_Task to carry out_
Reproduce the entries. Match every word.

_Given data_
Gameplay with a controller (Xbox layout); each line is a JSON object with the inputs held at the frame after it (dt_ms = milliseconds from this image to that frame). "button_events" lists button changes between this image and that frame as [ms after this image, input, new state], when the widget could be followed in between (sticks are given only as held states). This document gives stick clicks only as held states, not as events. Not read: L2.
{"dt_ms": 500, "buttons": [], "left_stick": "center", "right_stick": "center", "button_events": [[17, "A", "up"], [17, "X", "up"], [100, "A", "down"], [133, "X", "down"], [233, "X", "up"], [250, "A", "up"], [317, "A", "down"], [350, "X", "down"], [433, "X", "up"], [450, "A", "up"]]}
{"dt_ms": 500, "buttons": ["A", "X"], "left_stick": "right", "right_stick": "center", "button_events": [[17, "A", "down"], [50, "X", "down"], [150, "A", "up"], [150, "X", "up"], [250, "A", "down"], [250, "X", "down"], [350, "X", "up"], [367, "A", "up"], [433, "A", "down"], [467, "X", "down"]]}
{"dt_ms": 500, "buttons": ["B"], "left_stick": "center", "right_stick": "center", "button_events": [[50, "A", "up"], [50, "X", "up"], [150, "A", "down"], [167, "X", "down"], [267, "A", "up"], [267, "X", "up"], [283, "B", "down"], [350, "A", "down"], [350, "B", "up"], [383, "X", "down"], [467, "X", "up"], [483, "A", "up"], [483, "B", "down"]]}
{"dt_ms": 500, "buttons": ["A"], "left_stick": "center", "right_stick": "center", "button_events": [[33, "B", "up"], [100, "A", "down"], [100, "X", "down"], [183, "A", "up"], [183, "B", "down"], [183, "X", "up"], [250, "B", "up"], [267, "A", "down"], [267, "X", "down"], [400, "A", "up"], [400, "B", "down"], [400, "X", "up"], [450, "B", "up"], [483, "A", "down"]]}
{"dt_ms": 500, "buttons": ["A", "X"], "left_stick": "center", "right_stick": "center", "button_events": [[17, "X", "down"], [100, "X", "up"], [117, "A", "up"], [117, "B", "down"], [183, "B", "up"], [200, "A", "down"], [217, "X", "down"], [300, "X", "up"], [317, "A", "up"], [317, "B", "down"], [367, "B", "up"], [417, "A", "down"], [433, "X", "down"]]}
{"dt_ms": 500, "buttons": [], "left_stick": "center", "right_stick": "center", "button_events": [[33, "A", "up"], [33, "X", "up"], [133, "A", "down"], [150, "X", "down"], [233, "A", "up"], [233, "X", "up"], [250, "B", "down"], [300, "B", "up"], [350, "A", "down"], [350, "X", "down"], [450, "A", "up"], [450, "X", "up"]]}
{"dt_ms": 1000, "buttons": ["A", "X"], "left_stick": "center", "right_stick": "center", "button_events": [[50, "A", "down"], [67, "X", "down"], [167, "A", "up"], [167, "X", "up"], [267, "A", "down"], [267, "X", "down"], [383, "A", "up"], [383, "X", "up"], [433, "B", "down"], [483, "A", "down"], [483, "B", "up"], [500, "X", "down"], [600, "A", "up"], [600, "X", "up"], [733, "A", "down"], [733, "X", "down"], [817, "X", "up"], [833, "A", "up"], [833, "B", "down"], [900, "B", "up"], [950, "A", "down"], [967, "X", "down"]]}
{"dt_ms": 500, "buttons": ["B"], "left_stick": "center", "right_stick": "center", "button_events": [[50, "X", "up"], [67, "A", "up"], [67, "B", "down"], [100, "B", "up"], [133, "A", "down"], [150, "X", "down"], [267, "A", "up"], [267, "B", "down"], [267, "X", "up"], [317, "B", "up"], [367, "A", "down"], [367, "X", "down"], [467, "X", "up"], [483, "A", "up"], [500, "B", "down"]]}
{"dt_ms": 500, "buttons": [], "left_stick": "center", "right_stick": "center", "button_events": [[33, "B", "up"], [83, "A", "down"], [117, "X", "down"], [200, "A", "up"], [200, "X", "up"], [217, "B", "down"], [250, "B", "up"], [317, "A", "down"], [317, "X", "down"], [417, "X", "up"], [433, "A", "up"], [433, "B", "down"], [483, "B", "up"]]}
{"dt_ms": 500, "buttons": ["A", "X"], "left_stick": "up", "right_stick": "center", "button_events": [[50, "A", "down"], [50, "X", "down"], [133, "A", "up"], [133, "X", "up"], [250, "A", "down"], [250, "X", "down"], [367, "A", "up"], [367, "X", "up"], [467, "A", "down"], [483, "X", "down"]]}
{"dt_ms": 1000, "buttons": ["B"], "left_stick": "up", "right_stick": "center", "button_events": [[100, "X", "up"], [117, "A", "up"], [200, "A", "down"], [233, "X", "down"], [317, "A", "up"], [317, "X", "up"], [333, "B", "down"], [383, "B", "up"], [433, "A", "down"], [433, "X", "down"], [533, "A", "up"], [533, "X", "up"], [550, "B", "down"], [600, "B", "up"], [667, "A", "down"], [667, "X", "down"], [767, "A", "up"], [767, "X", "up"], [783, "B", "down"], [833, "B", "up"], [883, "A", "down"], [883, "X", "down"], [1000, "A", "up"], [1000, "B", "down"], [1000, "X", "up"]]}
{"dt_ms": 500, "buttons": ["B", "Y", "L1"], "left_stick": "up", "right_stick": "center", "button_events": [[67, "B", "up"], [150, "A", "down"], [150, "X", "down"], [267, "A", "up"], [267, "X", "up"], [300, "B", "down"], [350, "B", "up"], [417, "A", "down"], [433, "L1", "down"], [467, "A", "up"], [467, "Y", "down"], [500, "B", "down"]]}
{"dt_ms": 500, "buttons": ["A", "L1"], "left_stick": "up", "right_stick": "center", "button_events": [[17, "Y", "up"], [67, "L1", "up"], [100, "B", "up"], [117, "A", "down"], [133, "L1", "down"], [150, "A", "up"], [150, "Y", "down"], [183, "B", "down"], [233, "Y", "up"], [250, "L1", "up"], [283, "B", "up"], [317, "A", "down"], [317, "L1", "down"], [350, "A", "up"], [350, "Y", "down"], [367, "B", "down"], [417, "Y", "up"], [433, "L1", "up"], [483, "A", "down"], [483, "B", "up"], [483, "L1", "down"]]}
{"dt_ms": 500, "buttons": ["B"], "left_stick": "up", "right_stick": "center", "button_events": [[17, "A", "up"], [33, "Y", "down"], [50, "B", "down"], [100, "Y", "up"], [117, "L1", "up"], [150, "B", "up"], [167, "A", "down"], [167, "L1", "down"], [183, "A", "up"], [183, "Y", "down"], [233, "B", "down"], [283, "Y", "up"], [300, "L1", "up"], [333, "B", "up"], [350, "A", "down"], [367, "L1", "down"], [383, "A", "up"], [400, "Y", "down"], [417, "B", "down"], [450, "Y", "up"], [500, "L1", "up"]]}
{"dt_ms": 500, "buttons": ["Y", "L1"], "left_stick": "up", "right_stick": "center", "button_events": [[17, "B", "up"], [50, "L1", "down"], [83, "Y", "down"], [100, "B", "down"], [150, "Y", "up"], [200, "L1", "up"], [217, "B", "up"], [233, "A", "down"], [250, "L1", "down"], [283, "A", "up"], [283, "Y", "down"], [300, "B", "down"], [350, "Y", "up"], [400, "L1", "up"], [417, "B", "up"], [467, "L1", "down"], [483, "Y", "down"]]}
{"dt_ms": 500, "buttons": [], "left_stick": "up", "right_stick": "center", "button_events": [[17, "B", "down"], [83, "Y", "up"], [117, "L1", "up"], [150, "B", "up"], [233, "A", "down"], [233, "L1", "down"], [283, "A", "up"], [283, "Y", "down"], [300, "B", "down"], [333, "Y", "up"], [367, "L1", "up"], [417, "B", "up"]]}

_Solved exercise_
Gameplay with a controller (Xbox layout); each line is a JSON object with the inputs held at the frame after it (dt_ms = milliseconds from this image to that frame). "button_events" lists button changes between this image and that frame as [ms after this image, input, new state], when the widget could be followed in between (sticks are given only as held states). This document gives stick clicks only as held states, not as events. Not read: L2.
{"dt_ms": 500, "buttons": [], "left_stick": "center", "right_stick": "center", "button_events": [[17, "A", "up"], [17, "X", "up"], [100, "A", "down"], [133, "X", "down"], [233, "X", "up"], [250, "A", "up"], [317, "A", "down"], [350, "X", "down"], [433, "X", "up"], [450, "A", "up"]]}
{"dt_ms": 500, "buttons": ["A", "X"], "left_stick": "right", "right_stick": "center", "button_events": [[17, "A", "down"], [50, "X", "down"], [150, "A", "up"], [150, "X", "up"], [250, "A", "down"], [250, "X", "down"], [350, "X", "up"], [367, "A", "up"], [433, "A", "down"], [467, "X", "down"]]}
{"dt_ms": 500, "buttons": ["B"], "left_stick": "center", "right_stick": "center", "button_events": [[50, "A", "up"], [50, "X", "up"], [150, "A", "down"], [167, "X", "down"], [267, "A", "up"], [267, "X", "up"], [283, "B", "down"], [350, "A", "down"], [350, "B", "up"], [383, "X", "down"], [467, "X", "up"], [483, "A", "up"], [483, "B", "down"]]}
{"dt_ms": 500, "buttons": ["A"], "left_stick": "center", "right_stick": "center", "button_events": [[33, "B", "up"], [100, "A", "down"], [100, "X", "down"], [183, "A", "up"], [183, "B", "down"], [183, "X", "up"], [250, "B", "up"], [267, "A", "down"], [267, "X", "down"], [400, "A", "up"], [400, "B", "down"], [400, "X", "up"], [450, "B", "up"], [483, "A", "down"]]}
{"dt_ms": 500, "buttons": ["A", "X"], "left_stick": "center", "right_stick": "center", "button_events": [[17, "X", "down"], [100, "X", "up"], [117, "A", "up"], [117, "B", "down"], [183, "B", "up"], [200, "A", "down"], [217, "X", "down"], [300, "X", "up"], [317, "A", "up"], [317, "B", "down"], [367, "B", "up"], [417, "A", "down"], [433, "X", "down"]]}
{"dt_ms": 500, "buttons": [], "left_stick": "center", "right_stick": "center", "button_events": [[33, "A", "up"], [33, "X", "up"], [133, "A", "down"], [150, "X", "down"], [233, "A", "up"], [233, "X", "up"], [250, "B", "down"], [300, "B", "up"], [350, "A", "down"], [350, "X", "down"], [450, "A", "up"], [450, "X", "up"]]}
{"dt_ms": 1000, "buttons": ["A", "X"], "left_stick": "center", "right_stick": "center", "button_events": [[50, "A", "down"], [67, "X", "down"], [167, "A", "up"], [167, "X", "up"], [267, "A", "down"], [267, "X", "down"], [383, "A", "up"], [383, "X", "up"], [433, "B", "down"], [483, "A", "down"], [483, "B", "up"], [500, "X", "down"], [600, "A", "up"], [600, "X", "up"], [733, "A", "down"], [733, "X", "down"], [817, "X", "up"], [833, "A", "up"], [833, "B", "down"], [900, "B", "up"], [950, "A", "down"], [967, "X", "down"]]}
{"dt_ms": 500, "buttons": ["B"], "left_stick": "center", "right_stick": "center", "button_events": [[50, "X", "up"], [67, "A", "up"], [67, "B", "down"], [100, "B", "up"], [133, "A", "down"], [150, "X", "down"], [267, "A", "up"], [267, "B", "down"], [267, "X", "up"], [317, "B", "up"], [367, "A", "down"], [367, "X", "down"], [467, "X", "up"], [483, "A", "up"], [500, "B", "down"]]}
{"dt_ms": 500, "buttons": [], "left_stick": "center", "right_stick": "center", "button_events": [[33, "B", "up"], [83, "A", "down"], [117, "X", "down"], [200, "A", "up"], [200, "X", "up"], [217, "B", "down"], [250, "B", "up"], [317, "A", "down"], [317, "X", "down"], [417, "X", "up"], [433, "A", "up"], [433, "B", "down"], [483, "B", "up"]]}
{"dt_ms": 500, "buttons": ["A", "X"], "left_stick": "up", "right_stick": "center", "button_events": [[50, "A", "down"], [50, "X", "down"], [133, "A", "up"], [133, "X", "up"], [250, "A", "down"], [250, "X", "down"], [367, "A", "up"], [367, "X", "up"], [467, "A", "down"], [483, "X", "down"]]}
{"dt_ms": 1000, "buttons": ["B"], "left_stick": "up", "right_stick": "center", "button_events": [[100, "X", "up"], [117, "A", "up"], [200, "A", "down"], [233, "X", "down"], [317, "A", "up"], [317, "X", "up"], [333, "B", "down"], [383, "B", "up"], [433, "A", "down"], [433, "X", "down"], [533, "A", "up"], [533, "X", "up"], [550, "B", "down"], [600, "B", "up"], [667, "A", "down"], [667, "X", "down"], [767, "A", "up"], [767, "X", "up"], [783, "B", "down"], [833, "B", "up"], [883, "A", "down"], [883, "X", "down"], [1000, "A", "up"], [1000, "B", "down"], [1000, "X", "up"]]}
{"dt_ms": 500, "buttons": ["B", "Y", "L1"], "left_stick": "up", "right_stick": "center", "button_events": [[67, "B", "up"], [150, "A", "down"], [150, "X", "down"], [267, "A", "up"], [267, "X", "up"], [300, "B", "down"], [350, "B", "up"], [417, "A", "down"], [433, "L1", "down"], [467, "A", "up"], [467, "Y", "down"], [500, "B", "down"]]}
{"dt_ms": 500, "buttons": ["A", "L1"], "left_stick": "up", "right_stick": "center", "button_events": [[17, "Y", "up"], [67, "L1", "up"], [100, "B", "up"], [117, "A", "down"], [133, "L1", "down"], [150, "A", "up"], [150, "Y", "down"], [183, "B", "down"], [233, "Y", "up"], [250, "L1", "up"], [283, "B", "up"], [317, "A", "down"], [317, "L1", "down"], [350, "A", "up"], [350, "Y", "down"], [367, "B", "down"], [417, "Y", "up"], [433, "L1", "up"], [483, "A", "down"], [483, "B", "up"], [483, "L1", "down"]]}
{"dt_ms": 500, "buttons": ["B"], "left_stick": "up", "right_stick": "center", "button_events": [[17, "A", "up"], [33, "Y", "down"], [50, "B", "down"], [100, "Y", "up"], [117, "L1", "up"], [150, "B", "up"], [167, "A", "down"], [167, "L1", "down"], [183, "A", "up"], [183, "Y", "down"], [233, "B", "down"], [283, "Y", "up"], [300, "L1", "up"], [333, "B", "up"], [350, "A", "down"], [367, "L1", "down"], [383, "A", "up"], [400, "Y", "down"], [417, "B", "down"], [450, "Y", "up"], [500, "L1", "up"]]}
{"dt_ms": 500, "buttons": ["Y", "L1"], "left_stick": "up", "right_stick": "center", "button_events": [[17, "B", "up"], [50, "L1", "down"], [83, "Y", "down"], [100, "B", "down"], [150, "Y", "up"], [200, "L1", "up"], [217, "B", "up"], [233, "A", "down"], [250, "L1", "down"], [283, "A", "up"], [283, "Y", "down"], [300, "B", "down"], [350, "Y", "up"], [400, "L1", "up"], [417, "B", "up"], [467, "L1", "down"], [483, "Y", "down"]]}
{"dt_ms": 500, "buttons": [], "left_stick": "up", "right_stick": "center", "button_events": [[17, "B", "down"], [83, "Y", "up"], [117, "L1", "up"], [150, "B", "up"], [233, "A", "down"], [233, "L1", "down"], [283, "A", "up"], [283, "Y", "down"], [300, "B", "down"], [333, "Y", "up"], [367, "L1", "up"], [417, "B", "up"]]}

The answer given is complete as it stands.